Here, the opening 1 at the top of the dome book 2 is connected to the main body of the negative pressure ventilator, and by repeatedly applying negative pressure-flat pressure or negative pressure-flat pressure-positive pressure, the patient's chest is The patient was able to move the patient's body and provide effective breathing assistance.

If the dome of the present invention is to be used again on the same patient, it is sufficient to maintain the negative pressure inside the bag of the air seal section 3 as it is after removing it from the patient's body. The shape that fits the body will not change, so if you put it on again, it will fit tightly to your body just like it did when you first wore it.
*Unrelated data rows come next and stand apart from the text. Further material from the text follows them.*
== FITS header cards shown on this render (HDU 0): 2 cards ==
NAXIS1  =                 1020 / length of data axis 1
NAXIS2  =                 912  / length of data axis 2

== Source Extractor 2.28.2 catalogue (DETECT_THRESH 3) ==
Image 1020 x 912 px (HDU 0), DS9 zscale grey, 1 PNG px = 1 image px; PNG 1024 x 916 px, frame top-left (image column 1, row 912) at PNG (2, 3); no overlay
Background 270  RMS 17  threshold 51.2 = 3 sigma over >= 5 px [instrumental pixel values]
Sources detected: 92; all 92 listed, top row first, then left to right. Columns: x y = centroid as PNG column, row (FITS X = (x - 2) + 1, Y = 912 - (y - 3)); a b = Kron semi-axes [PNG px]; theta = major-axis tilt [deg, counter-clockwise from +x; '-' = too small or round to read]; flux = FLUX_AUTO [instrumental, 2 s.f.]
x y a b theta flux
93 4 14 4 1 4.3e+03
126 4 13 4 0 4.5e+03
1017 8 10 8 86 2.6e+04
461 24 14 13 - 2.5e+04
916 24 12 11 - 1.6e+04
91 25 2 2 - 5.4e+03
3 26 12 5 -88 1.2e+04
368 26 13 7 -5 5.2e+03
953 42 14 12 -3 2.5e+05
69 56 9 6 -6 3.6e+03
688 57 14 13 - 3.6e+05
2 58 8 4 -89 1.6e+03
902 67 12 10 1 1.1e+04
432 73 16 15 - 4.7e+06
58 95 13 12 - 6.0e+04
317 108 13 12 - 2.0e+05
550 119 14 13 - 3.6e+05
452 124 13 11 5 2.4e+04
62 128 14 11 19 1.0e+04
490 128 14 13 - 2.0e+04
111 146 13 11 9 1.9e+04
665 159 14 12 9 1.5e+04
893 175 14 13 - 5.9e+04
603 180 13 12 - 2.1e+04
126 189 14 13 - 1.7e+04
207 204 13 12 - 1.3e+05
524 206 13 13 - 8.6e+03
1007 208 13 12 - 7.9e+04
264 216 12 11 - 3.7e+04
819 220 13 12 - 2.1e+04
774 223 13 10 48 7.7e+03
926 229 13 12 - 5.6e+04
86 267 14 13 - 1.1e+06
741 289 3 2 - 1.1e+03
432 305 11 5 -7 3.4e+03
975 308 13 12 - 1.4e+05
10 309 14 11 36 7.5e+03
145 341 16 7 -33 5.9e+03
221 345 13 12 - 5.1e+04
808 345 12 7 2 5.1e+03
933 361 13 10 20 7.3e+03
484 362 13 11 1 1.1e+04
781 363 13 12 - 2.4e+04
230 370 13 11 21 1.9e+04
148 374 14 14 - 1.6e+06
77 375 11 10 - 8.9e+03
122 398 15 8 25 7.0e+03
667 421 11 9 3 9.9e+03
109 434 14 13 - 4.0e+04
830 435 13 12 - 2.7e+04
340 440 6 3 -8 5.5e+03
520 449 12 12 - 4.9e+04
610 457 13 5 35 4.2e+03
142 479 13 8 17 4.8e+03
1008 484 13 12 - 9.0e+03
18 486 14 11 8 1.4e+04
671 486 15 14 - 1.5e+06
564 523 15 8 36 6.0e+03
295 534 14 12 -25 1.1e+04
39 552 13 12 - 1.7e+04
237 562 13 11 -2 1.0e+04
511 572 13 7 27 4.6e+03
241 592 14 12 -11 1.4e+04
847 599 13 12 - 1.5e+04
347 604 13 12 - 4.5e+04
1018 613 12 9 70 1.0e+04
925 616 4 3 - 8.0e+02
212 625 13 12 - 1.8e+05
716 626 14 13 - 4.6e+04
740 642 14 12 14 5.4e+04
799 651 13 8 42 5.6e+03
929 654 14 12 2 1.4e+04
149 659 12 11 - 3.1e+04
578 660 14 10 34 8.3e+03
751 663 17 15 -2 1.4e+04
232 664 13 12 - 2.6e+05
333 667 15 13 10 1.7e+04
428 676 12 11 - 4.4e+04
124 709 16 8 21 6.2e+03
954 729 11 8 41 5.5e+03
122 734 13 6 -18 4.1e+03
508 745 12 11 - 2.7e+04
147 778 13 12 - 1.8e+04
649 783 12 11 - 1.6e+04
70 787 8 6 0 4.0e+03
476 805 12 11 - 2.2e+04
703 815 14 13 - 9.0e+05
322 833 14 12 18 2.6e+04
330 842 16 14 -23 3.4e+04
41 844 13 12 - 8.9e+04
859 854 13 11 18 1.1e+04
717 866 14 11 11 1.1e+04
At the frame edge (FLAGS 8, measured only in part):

In addition, when using it on another patient, the particulate matter filled inside will flow by introducing air into the bag body of the air seal part 3, so by attaching it again in the order described in the example, a new patient will be able to use it. It can be placed in close contact with the patient's body.

[Brief explanation of drawings]

FIG. 1 is a diagram showing the appearance and shape of a dome according to an embodiment of the present invention, in which a is a side view and b is a top view. Moreover, FIG. 2 is a view of the patient wearing the dome of the present invention from the back.

Claims (1)

[Claims] 1. An air seal is formed by attaching a donut-shaped bag made of an airtight material to the periphery of a dome body made of a hard material and having an opening for connecting to a duct, and the donut-shaped bag has an opening inside the bag. A dome for a respirator, characterized in that the dome has a vent for removing air from the ventilator and is filled with particulate material.